Cost Savings, Shorter Development Times, Better Performance
With DoiT International’s technical advice and AWS’s flexibility, Minute Media now has full control of its platform’s development roadmap. It also experienced significant savings compared to its previous solutions. Weiss estimated using Amazon S3 and Lambda is saving the company around $10,000 to $12,000 per month on infrastructure costs, compared to its previous provider.
Minute Media has reduced development times for products, too. “AWS Elemental MediaConvert offered every feature that we wanted—all we had to do was configure it,” says Weiss. “As a result, we were able to get our video player in the market quicker.”
The new platform performed better, as well: it enabled the delivery of 70 percent more video views and provided 90 percent more capacity to upload new videos from partners and content providers, compared to the previous online video player. This has given Minute Media the capacity to grow and add more partners. And for partners, it means a more efficient process for providing new content with higher video quality to end users.
Building a Smarter Semantic Engine
With its platform firmly in control, Minute Media set out to deliver on a common request from partners: a way to automatically discover and link to related videos.
The available options provided results that were “too random,” explains Weiss, and often promoted videos unrelated to the original one.
“The challenge was to provide related content dynamically and in real time, with the best performance possible,” he says. “With online video, every millisecond matters—it can mean a delay in serving content and ads to users.”
Based on the video player’s success, Minute Media again chose a combined approach to developing a semantic engine: building certain components in-house while relying on AWS for others, and working with DoiT to identify the best choices for the project.
For the semantic engine, Minute Media developed a matching algorithm while using machine-learning capabilities in Amazon Comprehend to identify and categorize patterns in the video content.
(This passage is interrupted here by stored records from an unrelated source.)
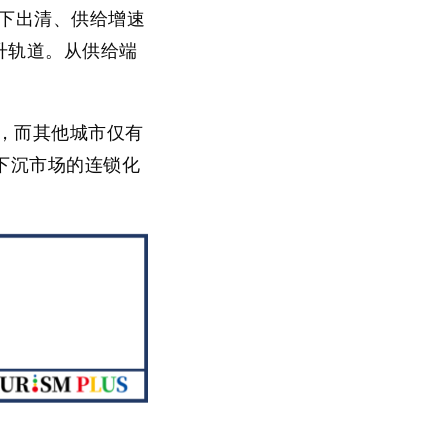
下出清、供给增速
升轨道。从供给端
%，而其他城市仅有
下沉市场的连锁化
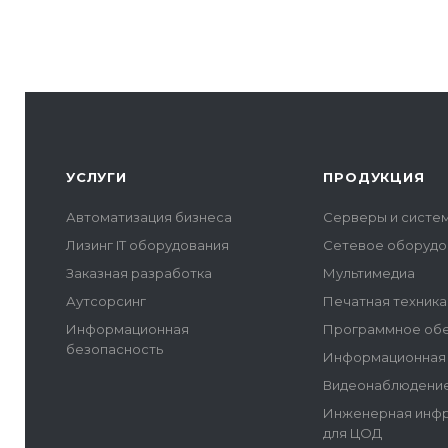
УСЛУГИ
ПРОДУКЦИЯ
Автоматизация бизнеса
Серверы и систе
Лизинг IT оборудования
Сетевое оборудо
Заказная разработка
Мультимедиа
Аутсорсинг
Печатная техника
Информационная
Программное об
безопасность
Информационная 
Видеонаблюдение
Инженерная инфр
для ЦОД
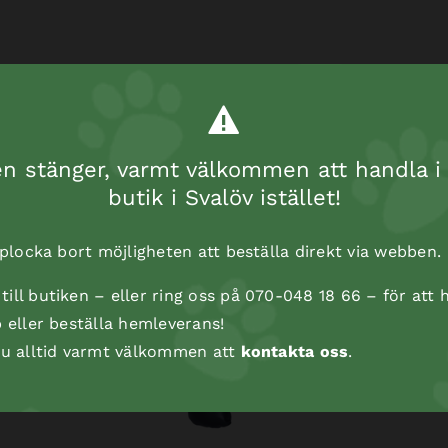
 stänger, varmt välkommen att handla i 
butik i Svalöv istället!
t plocka bort möjligheten att beställa direkt via webben.
ill butiken – eller ring oss på 070-048 18 66 – för att h
p eller beställa hemleverans!
 du alltid varmt välkommen att
kontakta oss
.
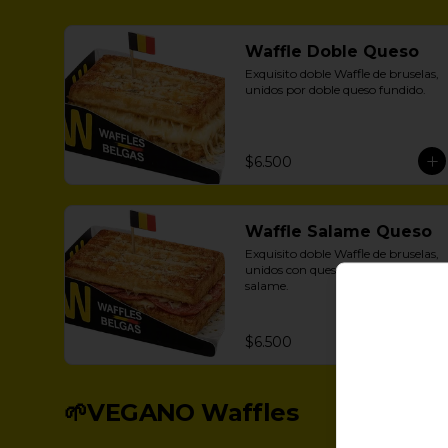
Waffle Doble Queso
Exquisito doble Waffle de bruselas, 
unidos por doble queso fundido.
$6.500
Waffle Salame Queso
Exquisito doble Waffle de bruselas, 
unidos con queso fundido y 
salame.
$6.500
🌱VEGANO Waffles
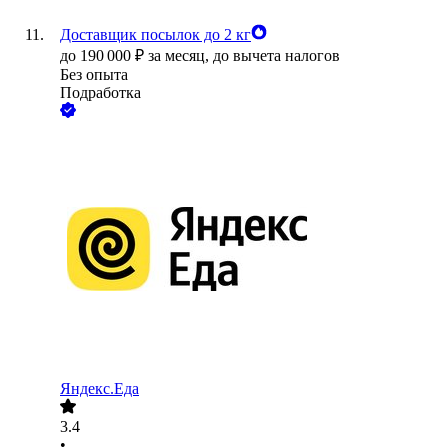
Доставщик посылок до 2 кг
до
190 000
₽
за месяц,
до вычета налогов
Без опыта
Подработка
Яндекс.Еда
3.4
•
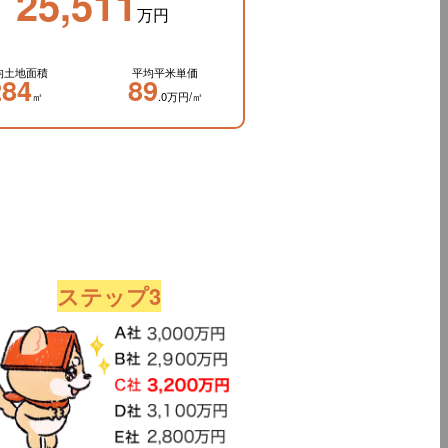
25,511
万円
均土地面積
平均平米単価
284
89
㎡
.0万円/㎡
ステップ3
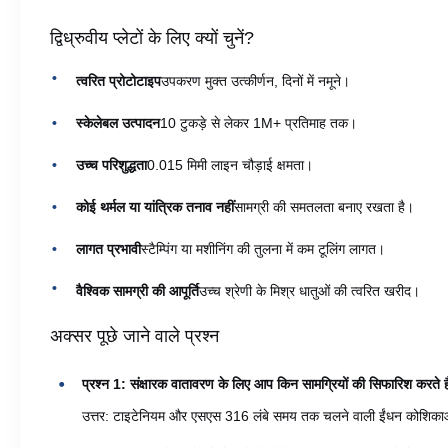
द्विध्रुवीय प्लेटों के लिए क्यों चुनें?
त्वरित प्रोटोटाइप
उपकरण मुक्त उत्कीर्णन, दिनों में नमूने।
स्केलेबल उत्पादन
10 टुकड़े से लेकर 1M+ प्रतिमाह तक।
उच्च परिशुद्धता
0.015 मिमी लाइन चौड़ाई क्षमता।
कोई थर्मल या यांत्रिक तनाव नहीं
सामग्री की समतलता बनाए रखता है।
लागत प्रभावी
स्टैम्पिंग या मशीनिंग की तुलना में कम टूलिंग लागत।
वैश्विक सामग्री की आपूर्ति
उच्च श्रेणी के मिश्र धातुओं की त्वरित खरीद।
अक्सर पूछे जाने वाले प्रश्न
प्रश्न 1: संक्षारक वातावरण के लिए आप किन सामग्रियों की सिफारिश करते ह
उत्तर: टाइटेनियम और एसएस 316 लंबे समय तक चलने वाली ईंधन कोशिकाओं के 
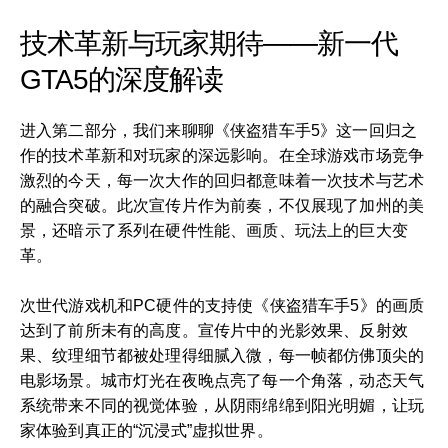
技术革新与玩家期待——新一代
GTA5的深度解读
进入第二部分，我们来聊聊《侠盗猎车手5》这一回归之
作的技术革新和对玩家的深远影响。在全球游戏市场竞争
激烈的今天，每一次大作的回归都意味着一次技术与艺术
的融合突破。此次宣传片作为前奏，不仅展现了加州的美
景，还暗示了系列在硬件性能、画质、玩法上的巨大变
革。
次世代游戏机和PC硬件的支持使《侠盗猎车手5》的画质
达到了前所未有的高度。宣传片中的光影效果、反射效
果、纹理细节都被处理得细腻入微，每一帧都仿佛顶尖的
电影场景。城市灯光在夜晚点亮了每一个角落，动态天气
系统带来不同的视觉体验，从阴雨绵绵到阳光明媚，让玩
家体验到真正的“沉浸式”虚拟世界。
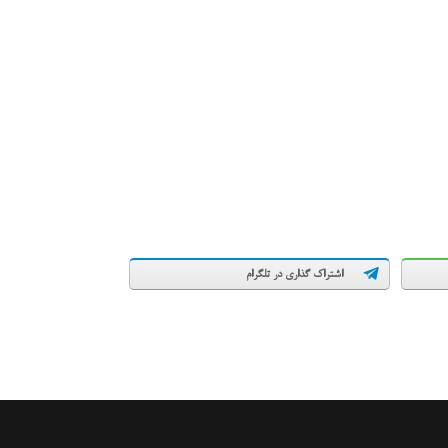
اشتراک گذاری در تلگرام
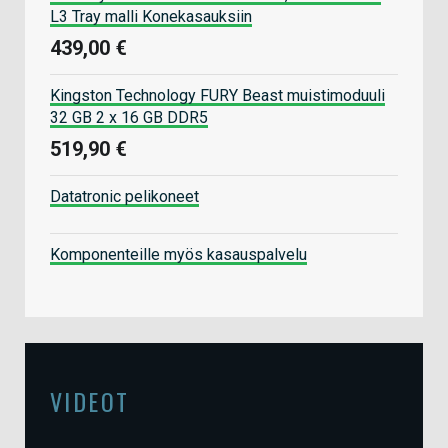
L3 Tray malli Konekasauksiin
439,00 €
Kingston Technology FURY Beast muistimoduuli
32 GB 2 x 16 GB DDR5
519,90 €
Datatronic pelikoneet
Komponenteille myös kasauspalvelu
VIDEOT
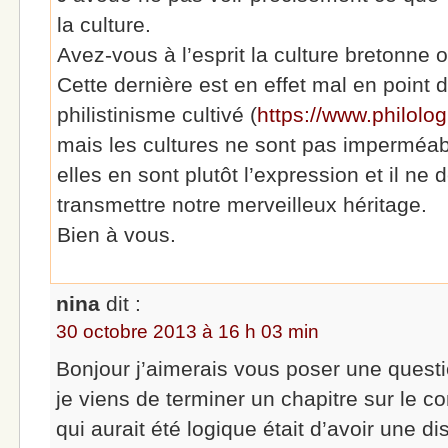
la culture.
Avez-vous à l’esprit la culture bretonne 
Cette dernière est en effet mal en point
philistinisme cultivé (
https://www.philolog.
mais les cultures ne sont pas imperméabl
elles en sont plutôt l’expression et il n
transmettre notre merveilleux héritage.
Bien à vous.
nina
dit :
30 octobre 2013 à 16 h 03 min
Bonjour j’aimerais vous poser une questi
je viens de terminer un chapitre sur le co
qui aurait été logique était d’avoir une di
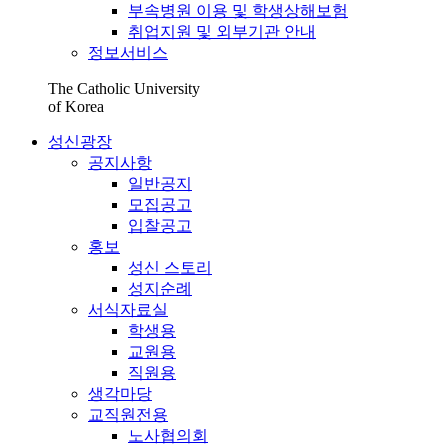
부속병원 이용 및 학생상해보험
취업지원 및 외부기관 안내
정보서비스
The Catholic University
of Korea
성신광장
공지사항
일반공지
모집공고
입찰공고
홍보
성신 스토리
성지순례
서식자료실
학생용
교원용
직원용
생각마당
교직원전용
노사협의회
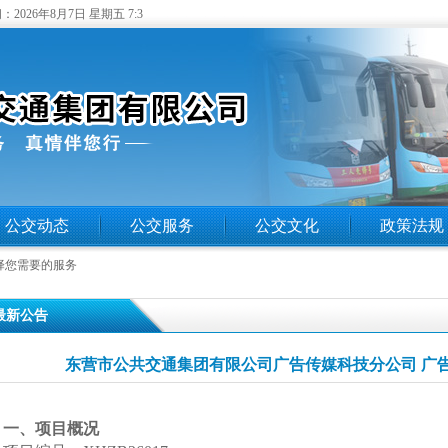
：
2026年8月7日 星期五 7:3
公交动态
公交服务
公交文化
政策法规
择您需要的服务
 最新公告
东营市公共交通集团有限公司广告传媒科技分公司 广
一、项目概况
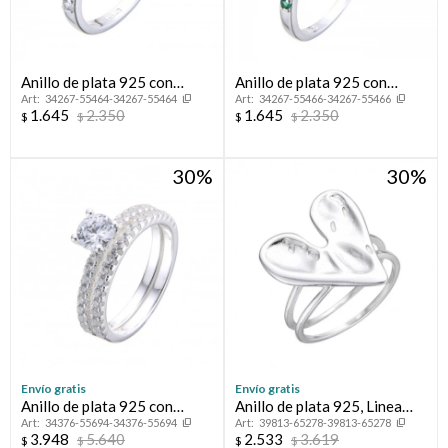
Anillo de plata 925 con
Anillo de plata 925 con
34267-55464-34267-55464
34267-55466-34267-55466
circonias, MEDIO SIN FiN.
circonias, MEDIO SIN FIN.
1.645
2.350
1.645
2.350
$
$
$
$
30
30
Envío gratis
Envío gratis
Anillo de plata 925 con
Anillo de plata 925, Linea
34376-55694-34376-55694
39813-65278-39813-65278
circonias, PROMESA.
FLORESSER.
3.948
5.640
2.533
3.619
$
$
$
$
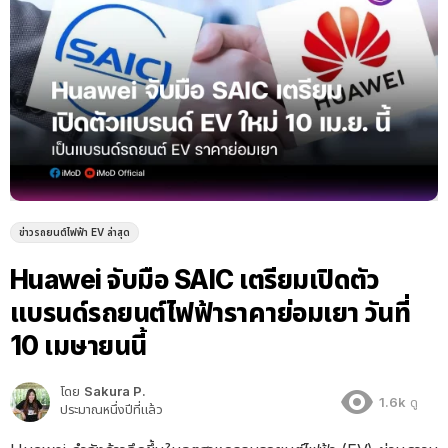
ข่าวรถยนต์ไฟฟ้า EV ล่าสุด
Huawei จับมือ SAIC เตรียมเปิดตัว
แบรนด์รถยนต์ไฟฟ้าราคาย่อมเยา วันที่
10 เมษายนนี้
โดย
Sakura P.
1.6k
ดู
ประมาณหนึ่งปีที่แล้ว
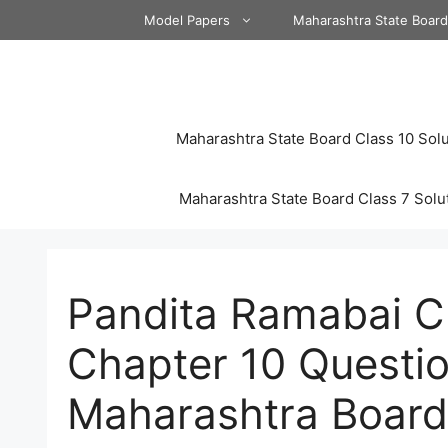
Skip
Model Papers
Maharashtra State Boar
to
content
Maharashtra State Board Class 10 Solu
Maharashtra State Board Class 7 Solu
Pandita Ramabai Cl
Chapter 10 Questi
Maharashtra Board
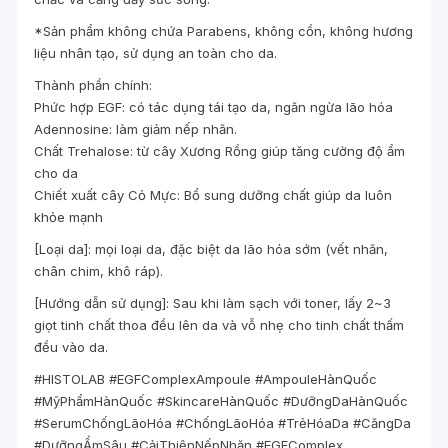
*Sản phẩm không chứa Parabens, không cồn, không hương
liệu nhân tạo, sử dụng an toàn cho da.
Thành phần chính:
Phức hợp EGF: có tác dụng tái tạo da, ngăn ngừa lão hóa
Adennosine: làm giảm nếp nhăn.
Chất Trehalose: từ cây Xương Rồng giúp tăng cường độ ẩm
cho da
Chiết xuất cây Cỏ Mực: Bổ sung dưỡng chất giúp da luôn
khỏe mạnh
[Loại da]: mọi loại da, đặc biệt da lão hóa sớm (vết nhăn,
chân chim, khô ráp).
[Hướng dẫn sử dụng]: Sau khi làm sạch với toner, lấy 2~3
giọt tinh chất thoa đều lên da và vỗ nhẹ cho tinh chất thấm
đều vào da.
#HISTOLAB #EGFComplexAmpoule #AmpouleHànQuốc
#MỹPhẩmHànQuốc #SkincareHànQuốc #DưỡngDaHànQuốc
#SerumChốngLãoHóa #ChốngLãoHóa #TrẻHóaDa #CăngDa
#DưỡngẨmSâu #CảiThiệnNếpNhăn #EGFComplex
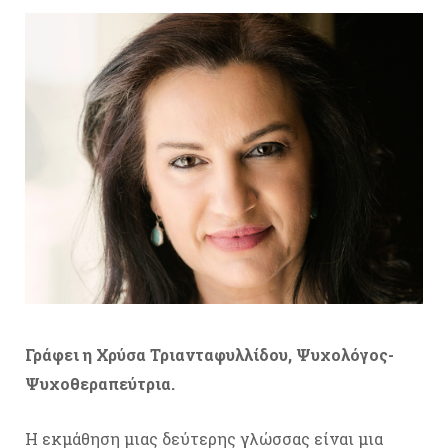
Γράφει η Χρύσα Τριανταφυλλίδου, Ψυχολόγος-
Ψυχοθεραπεύτρια.
Η εκμάθηση μιας δεύτερης γλώσσας είναι μια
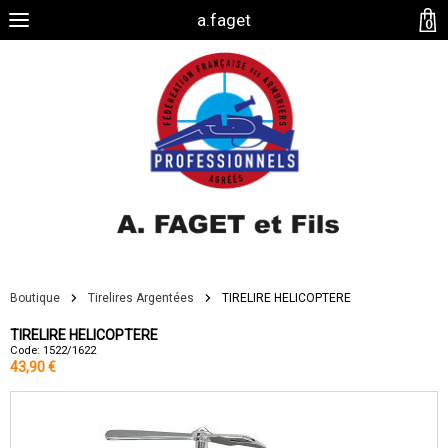
a.faget
0
Boutique
Tirelires Argentées
TIRELIRE HELICOPTERE
TIRELIRE HELICOPTERE
Code: 1522/1622
43,90 €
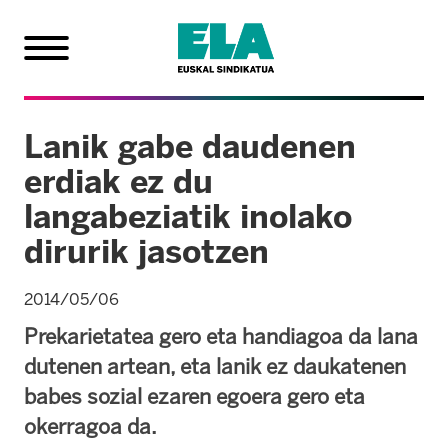
Lanik gabe daudenen
erdiak ez du
langabeziatik inolako
dirurik jasotzen
2014/05/06
Prekarietatea gero eta handiagoa da lana
dutenen artean, eta lanik ez daukatenen
babes sozial ezaren egoera gero eta
okerragoa da.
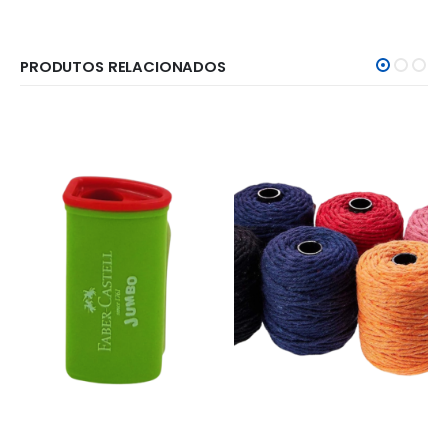
PRODUTOS RELACIONADOS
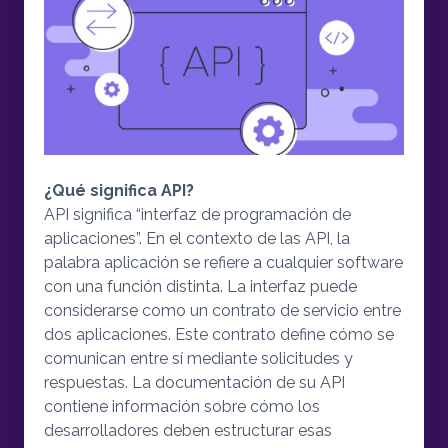
¿Qué significa API?
API significa “interfaz de programación de
aplicaciones”. En el contexto de las API, la
palabra aplicación se refiere a cualquier software
con una función distinta. La interfaz puede
considerarse como un contrato de servicio entre
dos aplicaciones. Este contrato define cómo se
comunican entre sí mediante solicitudes y
respuestas. La documentación de su API
contiene información sobre cómo los
desarrolladores deben estructurar esas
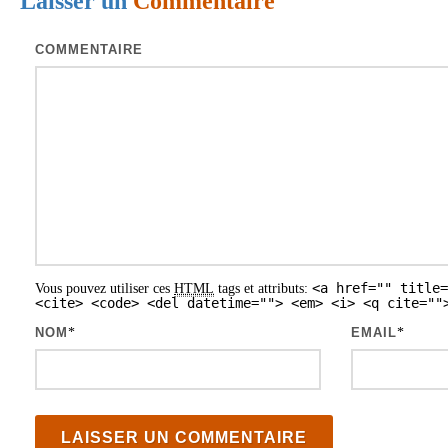
Laisser un
Commentaire
g
a
COMMENTAIRE
t
i
o
n
d
e
s
<a href="" title=
Vous pouvez utiliser ces
HTML
tags et attributs:
a
<cite> <code> <del datetime=""> <em> <i> <q cite=""
r
NOM
*
EMAIL
*
t
i
c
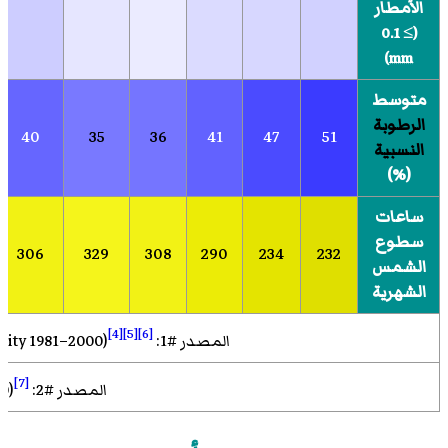
الأمطار
(≥ 0.1
mm)
متوسط
الرطوبة
40
35
36
41
47
51
النسبية
(%)
ساعات
سطوع
306
329
308
290
234
232
الشمس
الشهرية
[4]
[5]
[6]
المصدر #1: Servicio Meteorológico Nacional (humidity 1981–2000)
[7]
المصدر #2: Ogimet (sun 1981–2010)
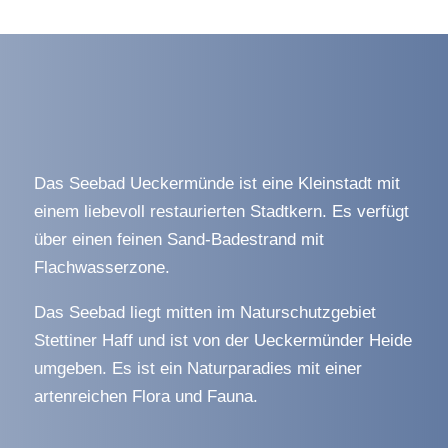
Das Seebad Ueckermünde ist eine Kleinstadt mit
einem liebevoll restaurierten Stadtkern. Es verfügt
über einen feinen Sand-Badestrand mit
Flachwasserzone.
Das Seebad liegt mitten im Naturschutzgebiet
Stettiner Haff und ist von der
Ueckermünder
Heide
umgeben. Es ist ein Naturparadies mit einer
artenreichen Flora und Fauna.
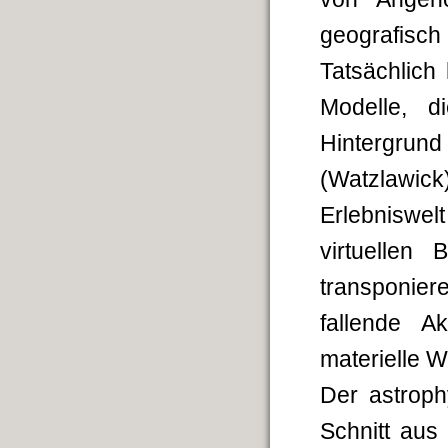
geografisc
Tatsächlich
Modelle, d
Hintergru
(Watzlawi
Erlebniswelt
virtuellen 
transponie
fallende A
materielle W
Der astroph
Schnitt aus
Together, AWS Lambda and Amazon S3 balanced loads at peak times to minimize lags in video delivery.
The semantic engine proved 85 percent accurate, compared to around 70 percent for competing products. According to Weiss, it gave Minute Media an advantage over rivals and contributed to winning more than 20 new partners.
The development model of building solutions in concert with AWS works well for Minute Media. “We’re a grown-up startup,” said Weiss. “And it’s something that startups like, to build their own solutions.” At the same time, Minute Media appreciated DoiT’s help in deciding which AWS services would be best for its needs.
“When DoiT advises an AWS service, I know it will work well, and it will be stable. If I want to enrich it with a piece we’ve developed, we always get support from DoiT and AWS to ensure the parts fit together.”
Scaling to Meet Shifting Demand During Lockdown
In the changeable world of video delivery, “It all comes back to scaling,” says Weiss.
The ability to scale bandwidth and compute power became essential to Minute Media during the pandemic. As large sporting events were canceled, Minute Media’s sports-focused publishing partners saw demand for video drop. At the same time, traffic on user-generated content sites increased, as more people turned to connecting online when in-person meetups were restricted.
The AWS pay-for-what-you-use model allows Minute Media to manage costs as its workloads shift and gives it the flexibility to continue to onboard new partners looking to cut costs in an uncertain economic environment.
“We pass on the savings from running such an efficient infrastructure to our partners,” said Weiss. “In the end, everyone is happy.”